** TRECHO DO DOCUMENTO **
..............................

As montanhas carregam a sabedoria do tempo, mas não revelam seus segredos. Carlos Drummond de Andrade, contemplando suas montanhas Itabiranas, talvez encontrasse nestas o mesmo sentimento de permanência. Em seus versos, ele disse que "o tempo é a matéria de que somos feitos", e as montanhas são o testemunho eterno dessa matéria, indiferentes à nossa brevidade planetária.

 

 


É preciso revirar suas pedras mais íntimas para descobrirmos desde quando fazem parte da paisagem. Contar os anos é coisa humana de mau gosto. Como escreveu Fernando Pessoa, “o tempo é um rio que me leva”, e as montanhas, imóveis, observam enquanto nos deixamos levar.

..............................

** DADOS DISPONÍVEIS **
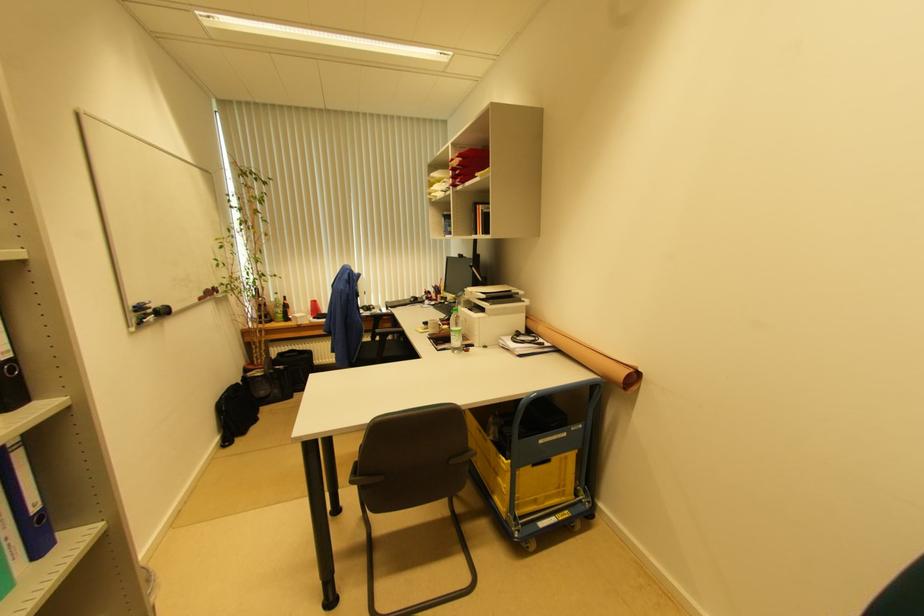
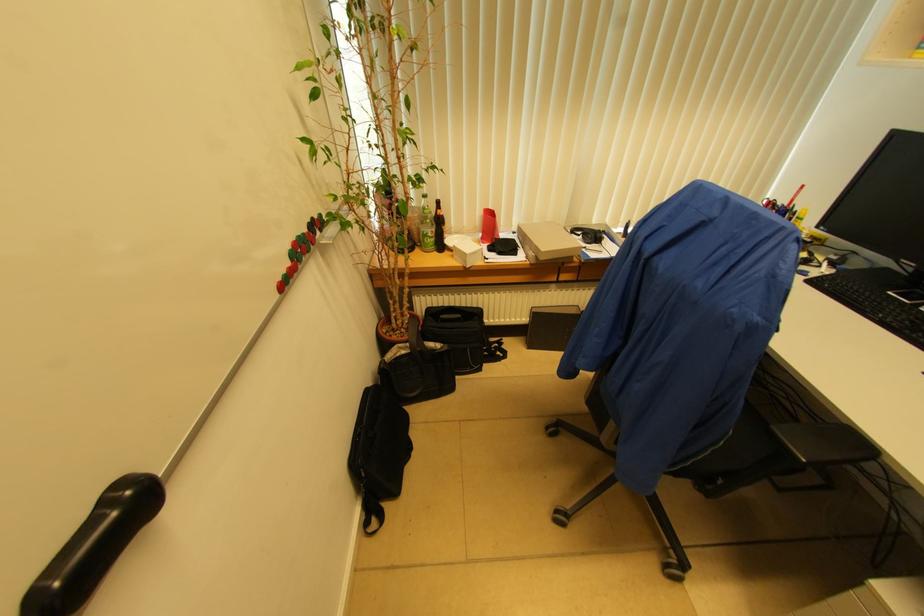
Locate, in the second image, the point that corresponds to [155,312] in the first image.

(35, 600)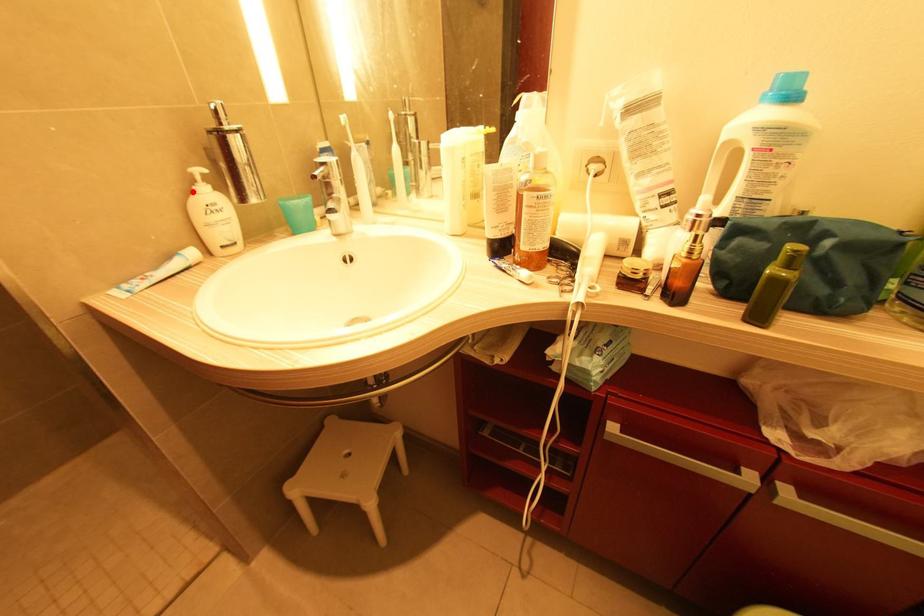
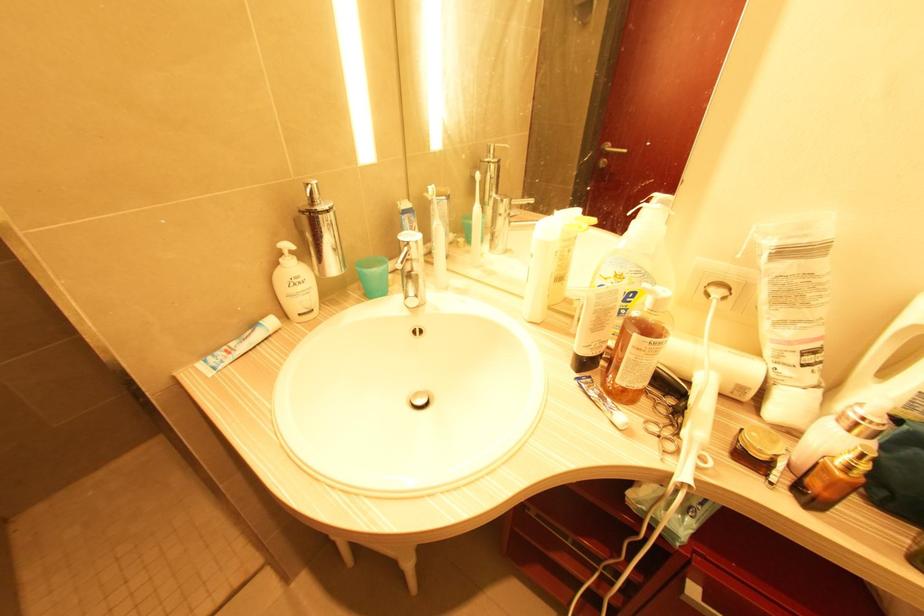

..............................

** TAREFAS A REALIZAR **
1) Transcreva literalmente a passagem do texto sobre as montanhas e o tempo, desde "As montanhas carregam" até "nos deixamos levar.".
2) Como você resumiria em duas frases o texto sobre as montanhas e o tempo?
A listagem vem de outra fonte.

** RESPOSTAS DO EXERCÍCIO **
1)
As montanhas carregam a sabedoria do tempo, mas não revelam seus segredos. Carlos Drummond de Andrade, contemplando suas montanhas Itabiranas, talvez encontrasse nestas o mesmo sentimento de permanência. Em seus versos, ele disse que "o tempo é a matéria de que somos feitos", e as montanhas são o testemunho eterno dessa matéria, indiferentes à nossa brevidade planetária.

 

 


É preciso revirar suas pedras mais íntimas para descobrirmos desde quando fazem parte da paisagem. Contar os anos é coisa humana de mau gosto. Como escreveu Fernando Pessoa, “o tempo é um rio que me leva”, e as montanhas, imóveis, observam enquanto nos deixamos levar.

2) As montanhas carregam a sabedoria do tempo sem revelar seus segredos e, à luz de um verso citado de Carlos Drummond de Andrade, são o testemunho eterno do tempo, indiferentes à brevidade humana. Para descobrir desde quando fazem parte da paisagem é preciso revirar suas pedras mais íntimas, embora contar os anos seja coisa humana de mau gosto, e elas, imóveis, observam enquanto nos deixamos levar pelo tempo.